Last week, I ordered and cooked an Amazon meal kit.
While my main focus was on presentation, cooking experience and, of course, taste, I also paid close attention to the packaging included with the kit.
And yes, like other meal kits, Amazon’s include plastic wrapped ingredients that will inevitably make their way to landfills. But I also noticed one major difference with Amazon’s meal kits: they use fully recyclable freezer packs.
While this may not seem like a big deal, I think it is. Just a couple weeks ago, Mother Jones ran a piece on the freezer pack problem that highlighted just how much landfill result from these goo-filled packs.
According to the piece:
If you figure that each box contains about three meals and two six-pound ice packs, that’s a staggering 192,000 tons of freezer-pack waste every year from Blue Apron alone. To put that in perspective, that’s the weight of nearly 100,000 cars or 2 million adult men. When I shared those numbers with Jack Macy, a senior coordinator for the San Francisco Department of the Environment’s Commercial Zero Waste program, he could scarcely believe it. “That is an incredible waste,” he said. The only reason he suspects he hasn’t heard about it yet from the city’s trash haulers is that the freezer packs end up hidden in garbage bags.
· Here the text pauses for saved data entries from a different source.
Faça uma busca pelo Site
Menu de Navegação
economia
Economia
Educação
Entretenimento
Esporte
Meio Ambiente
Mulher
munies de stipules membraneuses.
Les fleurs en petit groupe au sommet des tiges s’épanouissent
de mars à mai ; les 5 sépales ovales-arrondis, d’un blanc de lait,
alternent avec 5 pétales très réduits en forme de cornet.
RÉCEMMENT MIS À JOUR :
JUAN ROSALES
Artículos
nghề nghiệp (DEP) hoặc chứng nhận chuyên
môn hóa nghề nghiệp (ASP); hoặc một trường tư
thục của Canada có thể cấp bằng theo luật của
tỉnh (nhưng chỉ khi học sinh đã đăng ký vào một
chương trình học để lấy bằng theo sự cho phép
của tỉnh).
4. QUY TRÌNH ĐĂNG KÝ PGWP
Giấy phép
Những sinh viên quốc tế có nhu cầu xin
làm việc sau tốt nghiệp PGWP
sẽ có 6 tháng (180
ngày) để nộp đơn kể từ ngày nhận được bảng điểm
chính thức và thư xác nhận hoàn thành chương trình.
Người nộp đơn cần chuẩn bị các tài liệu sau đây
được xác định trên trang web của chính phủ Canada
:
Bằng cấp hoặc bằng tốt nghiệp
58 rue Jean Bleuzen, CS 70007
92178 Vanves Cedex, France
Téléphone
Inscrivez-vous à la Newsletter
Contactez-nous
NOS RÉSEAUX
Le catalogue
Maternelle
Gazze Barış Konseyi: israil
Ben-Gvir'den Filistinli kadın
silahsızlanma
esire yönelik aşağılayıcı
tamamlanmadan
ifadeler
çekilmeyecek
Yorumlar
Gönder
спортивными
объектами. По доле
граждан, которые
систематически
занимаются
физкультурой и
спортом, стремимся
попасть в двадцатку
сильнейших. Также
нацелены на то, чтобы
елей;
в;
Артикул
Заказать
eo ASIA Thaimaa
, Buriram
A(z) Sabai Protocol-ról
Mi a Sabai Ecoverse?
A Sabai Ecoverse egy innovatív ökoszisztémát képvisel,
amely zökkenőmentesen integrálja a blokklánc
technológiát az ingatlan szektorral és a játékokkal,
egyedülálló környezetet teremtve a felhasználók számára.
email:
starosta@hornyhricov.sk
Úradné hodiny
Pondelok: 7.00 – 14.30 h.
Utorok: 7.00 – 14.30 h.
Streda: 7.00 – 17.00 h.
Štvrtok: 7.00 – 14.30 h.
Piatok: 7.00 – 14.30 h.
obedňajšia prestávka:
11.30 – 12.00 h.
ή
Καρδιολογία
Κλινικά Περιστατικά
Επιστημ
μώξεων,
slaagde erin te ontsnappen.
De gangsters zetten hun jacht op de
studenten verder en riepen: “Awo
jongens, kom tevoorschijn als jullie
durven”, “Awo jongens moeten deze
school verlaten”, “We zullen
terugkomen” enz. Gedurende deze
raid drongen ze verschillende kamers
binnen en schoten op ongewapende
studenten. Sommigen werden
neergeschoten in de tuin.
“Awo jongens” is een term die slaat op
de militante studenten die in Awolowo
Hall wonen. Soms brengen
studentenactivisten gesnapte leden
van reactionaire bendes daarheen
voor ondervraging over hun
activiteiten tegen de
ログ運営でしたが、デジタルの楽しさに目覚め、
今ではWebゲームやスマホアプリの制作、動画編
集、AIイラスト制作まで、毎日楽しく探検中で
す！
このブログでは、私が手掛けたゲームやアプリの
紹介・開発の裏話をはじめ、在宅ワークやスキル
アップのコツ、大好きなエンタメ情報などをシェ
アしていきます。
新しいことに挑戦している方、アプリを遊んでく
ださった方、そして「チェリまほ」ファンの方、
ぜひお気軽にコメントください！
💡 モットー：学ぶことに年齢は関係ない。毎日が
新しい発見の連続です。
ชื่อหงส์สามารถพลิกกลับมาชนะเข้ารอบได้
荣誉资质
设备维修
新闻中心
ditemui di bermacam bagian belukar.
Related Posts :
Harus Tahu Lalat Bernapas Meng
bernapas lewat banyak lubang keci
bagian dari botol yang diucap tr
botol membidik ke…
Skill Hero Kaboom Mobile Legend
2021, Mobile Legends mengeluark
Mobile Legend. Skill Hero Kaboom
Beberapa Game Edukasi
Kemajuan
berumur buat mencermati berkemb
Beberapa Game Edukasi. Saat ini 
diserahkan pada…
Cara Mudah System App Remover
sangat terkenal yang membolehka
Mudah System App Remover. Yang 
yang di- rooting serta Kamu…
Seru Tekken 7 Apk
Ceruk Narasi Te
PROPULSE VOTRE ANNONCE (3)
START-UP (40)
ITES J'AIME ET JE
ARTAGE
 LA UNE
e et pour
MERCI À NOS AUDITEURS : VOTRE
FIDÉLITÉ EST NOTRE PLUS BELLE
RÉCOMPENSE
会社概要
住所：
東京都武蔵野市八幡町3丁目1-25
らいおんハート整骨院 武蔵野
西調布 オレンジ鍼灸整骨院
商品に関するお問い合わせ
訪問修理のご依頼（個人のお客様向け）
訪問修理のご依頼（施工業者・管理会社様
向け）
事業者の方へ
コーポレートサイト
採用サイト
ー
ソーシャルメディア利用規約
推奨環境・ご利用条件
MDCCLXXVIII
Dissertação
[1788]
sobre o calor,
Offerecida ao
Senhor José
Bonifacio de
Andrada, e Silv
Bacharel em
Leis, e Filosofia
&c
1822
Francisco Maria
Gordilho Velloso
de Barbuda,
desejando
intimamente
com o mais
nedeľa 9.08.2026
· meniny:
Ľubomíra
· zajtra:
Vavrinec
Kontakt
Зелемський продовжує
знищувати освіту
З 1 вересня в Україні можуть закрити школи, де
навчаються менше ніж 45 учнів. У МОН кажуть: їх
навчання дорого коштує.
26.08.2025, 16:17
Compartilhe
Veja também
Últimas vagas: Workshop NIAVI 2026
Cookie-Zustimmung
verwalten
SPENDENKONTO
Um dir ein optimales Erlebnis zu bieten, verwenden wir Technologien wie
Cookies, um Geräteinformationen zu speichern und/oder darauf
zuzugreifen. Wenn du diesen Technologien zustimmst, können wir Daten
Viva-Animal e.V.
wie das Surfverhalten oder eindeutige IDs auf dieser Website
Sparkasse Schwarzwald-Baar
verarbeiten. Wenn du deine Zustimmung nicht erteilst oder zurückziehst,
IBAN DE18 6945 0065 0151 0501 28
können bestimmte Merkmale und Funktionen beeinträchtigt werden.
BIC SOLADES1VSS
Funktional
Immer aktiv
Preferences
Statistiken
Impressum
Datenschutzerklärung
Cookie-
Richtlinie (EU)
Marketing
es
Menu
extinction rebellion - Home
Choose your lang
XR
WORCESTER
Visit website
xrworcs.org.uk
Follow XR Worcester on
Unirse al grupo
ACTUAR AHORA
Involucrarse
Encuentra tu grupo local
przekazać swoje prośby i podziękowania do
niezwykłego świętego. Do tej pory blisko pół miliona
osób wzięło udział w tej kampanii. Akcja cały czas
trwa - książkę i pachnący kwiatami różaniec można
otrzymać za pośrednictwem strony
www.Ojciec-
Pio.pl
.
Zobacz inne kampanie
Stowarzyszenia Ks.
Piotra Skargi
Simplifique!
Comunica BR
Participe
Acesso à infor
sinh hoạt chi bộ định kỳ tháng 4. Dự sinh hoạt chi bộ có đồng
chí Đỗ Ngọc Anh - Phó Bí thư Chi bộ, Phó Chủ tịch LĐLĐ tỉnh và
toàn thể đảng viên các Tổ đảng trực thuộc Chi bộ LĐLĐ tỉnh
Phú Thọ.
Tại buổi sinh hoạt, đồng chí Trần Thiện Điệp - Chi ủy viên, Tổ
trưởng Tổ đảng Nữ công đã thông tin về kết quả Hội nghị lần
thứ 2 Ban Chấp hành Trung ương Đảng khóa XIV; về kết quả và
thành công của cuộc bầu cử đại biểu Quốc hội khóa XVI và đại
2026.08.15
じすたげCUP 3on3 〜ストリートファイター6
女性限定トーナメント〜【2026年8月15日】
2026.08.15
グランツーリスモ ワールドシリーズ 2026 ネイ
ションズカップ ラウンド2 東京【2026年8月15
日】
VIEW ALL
One thing that struck me with Amazon meal kits is how polished and thought out the entire presentation seemed. Recyclable freezer packs were a part of that assessment.
I hope other meal kit companies start to offer recyclable freezer packs, but I wonder if their delivery infrastructure allows them to do so. The Amazon meal kit was ordered and shipped to my doorstep in about an eight hour window. While I am not sure of the entire packaging and delivery window for each Blue Apron box, it may be longer than that and require a freezer pack that stays cold longer.
Of course, Blue Apron and other meal kit companies encourage reuse of their freezer packs and offer pick up programs. But, as was the case with us, they sometimes found their way into the garbage.
Sure seems making them recyclable would solve that problem.